[口演48-1] 高齢患者本人への病状説明の実施とせん妄発症の関連性の検証
~病状を知らずに治療を受け、不安な時間を過ごす患者たち~
【緒言】高齢化に伴い医療現場でも高齢入院患者、認知症患者が急増し、看護ケアのより一層の充実が求められる。入院による環境変化や病状からせん妄を発症する患者が増え、治療を安全に遂行する目的で臨床では、身体拘束や鎮静剤投与が実施される。しかし先行研究では、全身状態の悪化、入院期間延長などの有害事象が指摘されている。 せん妄発症因子は促進因子、直接因子、準備因子に分類され各々の因子が多くの研究者や臨床家により検証されている。しかし、患者本人への病状説明実施の有無がせん妄発症に及ぼす影響について検証された研究は少ない。本研究で病状説明とせん妄発症の関連性を明らかにする事は、臨床でのせん妄発症予防ケアの一助となると考える。【目的】「患者本人へ病状説明が実施された場合はせん妄発症率が低く、実施のない患者はせん妄発症率が高くなる」を仮説に、病状説明とせん妄発症との関連性を明らかにし、臨床でのせん妄発症予防ケアの一助となる事を目的とする。【方法】仮説検証型量的研究とする。研究対象者は、202X年X月~2ヶ月間に急性期病棟に入院した患者のうち65歳以上の186名(男性77名、女性109名)とし、看護記録、医師記録から患者本人への病状説明の実施有無、せん妄発症の有無について医師記録、看護記録より情報収集した。収集データを基にせん妄発症との関連性をロジスティック回帰分析し統計学的解析を行った。本研究はA市立病院倫理審査委員会の承認(承認番号R05-2)を得て実施した。データは暗号化し、個人が特定できないように配慮した。【結果】調査期間中にせん妄を発症した患者は37名で、33名(認知症診断あり15名)は本人への病状説明が未実施であった。ロジスティック回帰分析の結果、せん妄と認知症には先行文献が示す強い相関(p<0.001, odds ratio [OR]14.7, 95% confidence interval [CI] 6.37-34.0)が確認された。また、せん妄発症と病状説明にも関連性(p<0.023, OR0.32, 95%CI 0.12-0.86)が示された。患者本人への病状説明が未実施の場合は、せん妄を発症しやすい事を示す結果となった。【考察】医療者は、高齢患者や認知症患者に対し「判断力がない」「状況を正確に理解し決断する能力がない」など否定的なイメージを抱えている事が先行研究で明らかになっている。
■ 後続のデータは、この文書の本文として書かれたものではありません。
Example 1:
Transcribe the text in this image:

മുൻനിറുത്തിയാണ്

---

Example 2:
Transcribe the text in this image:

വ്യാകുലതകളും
そのため入院時に本人以外へ病状説明を行うことや認知症を有する患者の場合には、治療の代理意思決定をしてもらう事が多い。病状を知らない患者が入院し、治療が行われる事で不安が増大し混乱を招き結果として、せん妄を発症すると推察される。患者本人への病状説明の実施は入院時から行うことができるせん妄発症予防ケアといえる。【結論】患者本人への病状説明が行われていない場合には、高齢患者や認知症患者は特にせん妄を発症しやすいといえる。患者本人への病状説明実施有無がせん妄発症因子の1つであるという仮説が支持される結果となった。